Exercise instructions:
Please transcribe every record below exactly, leaving out the pictures.
____ Data for this exercise
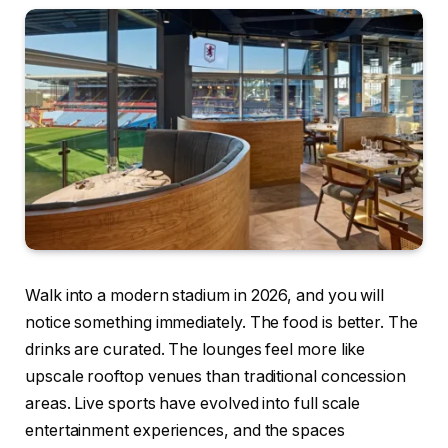
Walk into a modern stadium in 2026, and you will
notice something immediately. The food is better. The
drinks are curated. The lounges feel more like
upscale rooftop venues than traditional concession
areas. Live sports have evolved into full scale
entertainment experiences, and the spaces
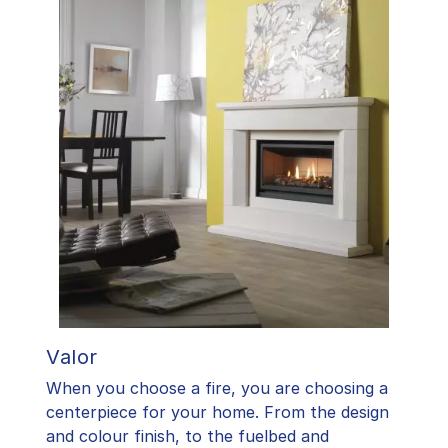
Valor
When you choose a fire, you are choosing a
centerpiece for your home. From the design
and colour finish, to the fuelbed and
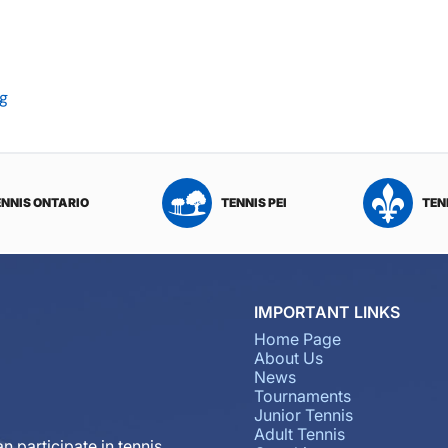
rg
ENNIS ONTARIO
TENNIS PEI
TEN
IMPORTANT LINKS
Home Page
About Us
News
Tournaments
Junior Tennis
Adult Tennis
n participate in tennis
________
Answer space:
Walk into a modern stadium in 2026, and you will
notice something immediately. The food is better. The
drinks are curated. The lounges feel more like
upscale rooftop venues than traditional concession
areas. Live sports have evolved into full scale
entertainment experiences, and the spaces
Valor
When you choose a fire, you are choosing a
centerpiece for your home. From the design
and colour finish, to the fuelbed and
rg
ENNIS ONTARIO
TENNIS PEI
TEN
IMPORTANT LINKS
Home Page
About Us
News
Tournaments
Junior Tennis
Adult Tennis
n participate in tennis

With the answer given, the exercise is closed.